** The input follows **

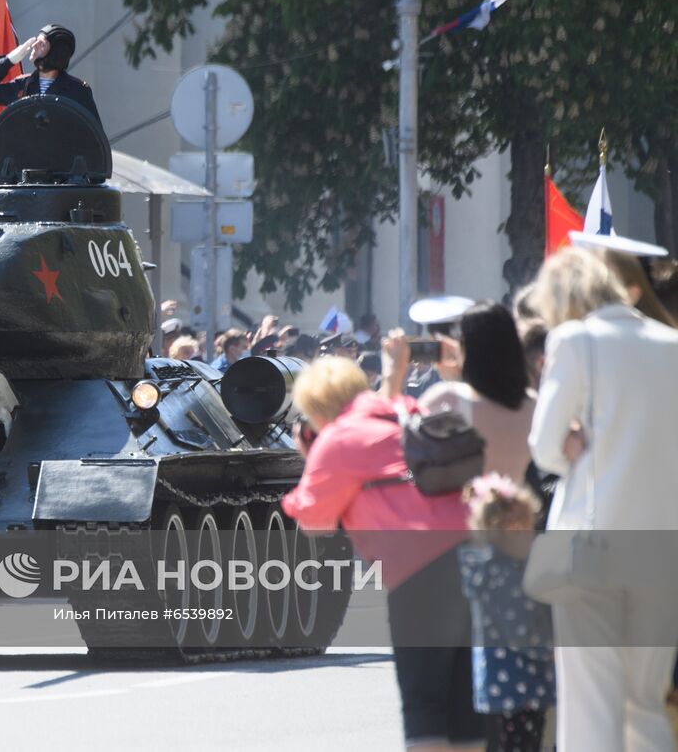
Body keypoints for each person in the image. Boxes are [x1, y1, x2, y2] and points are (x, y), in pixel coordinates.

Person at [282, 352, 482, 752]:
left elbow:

** End of The input **
** The input follows **

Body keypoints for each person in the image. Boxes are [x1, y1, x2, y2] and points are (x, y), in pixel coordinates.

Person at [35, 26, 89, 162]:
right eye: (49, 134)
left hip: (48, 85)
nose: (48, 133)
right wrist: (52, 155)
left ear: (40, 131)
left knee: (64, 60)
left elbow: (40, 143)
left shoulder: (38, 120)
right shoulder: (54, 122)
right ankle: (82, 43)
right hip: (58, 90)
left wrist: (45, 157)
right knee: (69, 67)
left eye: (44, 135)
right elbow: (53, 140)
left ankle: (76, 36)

** End of The input **

Exercise: Quote the data above from the line containing "right ankle: (82, 43)" to the line containing "left ankle: (76, 36)", inclusive, and stop.

Solution to this task:
right ankle: (82, 43)
right hip: (58, 90)
left wrist: (45, 157)
right knee: (69, 67)
left eye: (44, 135)
right elbow: (53, 140)
left ankle: (76, 36)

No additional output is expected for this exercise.